As the finishing touches are applied at the Cunard Building, Your Move headed down to explore the new museum before it opens to the public on Thursday (9 March).

Liverpool’s tuneful tourist attraction was originally meant to open in time for Easter 2016 but was pushed back several times, with the BME team apparently keen to ensure the exhibition was finished to the highest standard.

Time to find out whether it was worth the wait…

What first hit me upon arrival at the Grade II*-listed Cunard Building was the sheer splendour of the place.

When BME chair Harvey Goldsmith was scouting for a new location for his museum I doubt many spaces would have come close to one of Liverpool’s Three Graces.

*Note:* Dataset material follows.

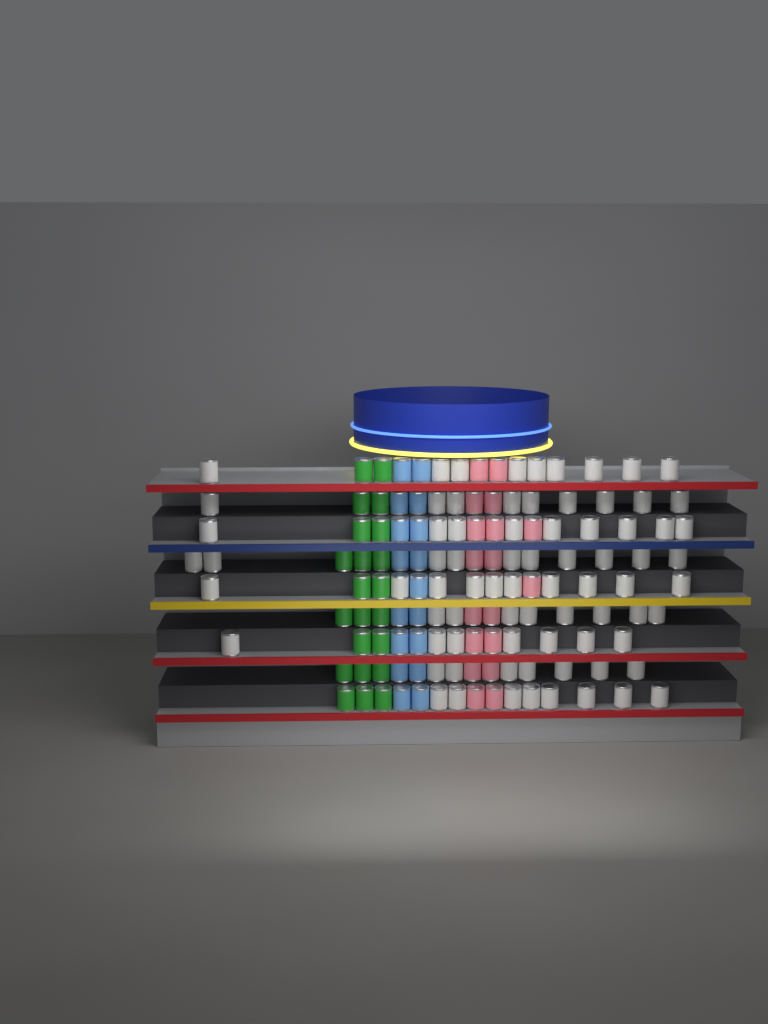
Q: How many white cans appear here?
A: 77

The former first class departure lounge which houses the bulk of the museum is a vast, cavernous hall and manages to give the exhibition plenty of space to breathe without overwhelming the displays.

After taking a moment to take in my surroundings, my attention was pricked by the unmistakable opening bars of Culture Club’s ‘Karma Chameleon’. There, on stage in front of me, was an incredibly lifelike hologram of Boy George belting out his 1983 hit.

The New Wave star is the first in a number of artists lined up to be digitally recreated for the BME stage, which will also host masterclasses, Q&A’s and live concerts.

On to the museum proper and the musical voyage began way back in 1945 with jazz and skiffle music, before moving through the likes of rock ‘n’ roll, the British Invasion, glam rock, punk, heavy metal, Brit Pop, 90s’ girl power – right up to the hits of today.

Each mark on the timeline is afforded its own giant interactive screen which gives visitors the ability to delve deeper into each sound in greater detail.

As you’d expect from a popular music museum in Liverpool, The Beatles are well represented, afforded their own section which instead of getting too serious, focuses on some of the more curious Beatlemania memorabilia including an ‘Authentic Beatles Wig’.

Last year BME CEO Tim Husbands told us to expect “something for everyone” at the exhibition and he’s definitely kept to his word.

Out of the hundreds of items on display, which range from gig posters to guitars, handwritten lyrics to iconic outfits, even the most casual fan is sure to find something that stirs a happy musical memory.

Some of the most high-profile artefacts on display include costumes worn by David Bowie, Cilla Black, Keith Moon and the Spice Girls to name but a few.

A particular highlight for me was an eye-popping outfit worn by Bowie on the night he ‘killed’ the Ziggy Stardust character – I’m still not quite sure how he managed to squeeze into it.

Anyway, guitar nuts like myself will be near salivating over some of the incredible axes on show including a rare Brian May creation and Noel Gallagher’s iconic Union Jack Epiphone.

The interactive dance booth where visitors can learn the popular dance crazes of yesteryear and attempt to recreate them is sure to be a hit with all ages.

While if you’re more baritone than breakdancer then the voice coach booth might be more to your thing, where with the help of a virtual expert, you can lay down your own vocal track.

The best was saved for last however with the Gibson Interactive Studio, a state-of-the-art studio space where visitors can pick up (or sit down) and play electric and acoustic guitars, drums and keyboards.

Would-be rock gods have the chance to put together their own mix and play along with some of British pop music’s most well known tunes, learning as they go with step-by-step video tuition.

The BME is a welcome addition to Liverpool’s already substantial museum offering with a wide range of genuinely fascinating items that casual music fans and rock snobs alike will enjoy.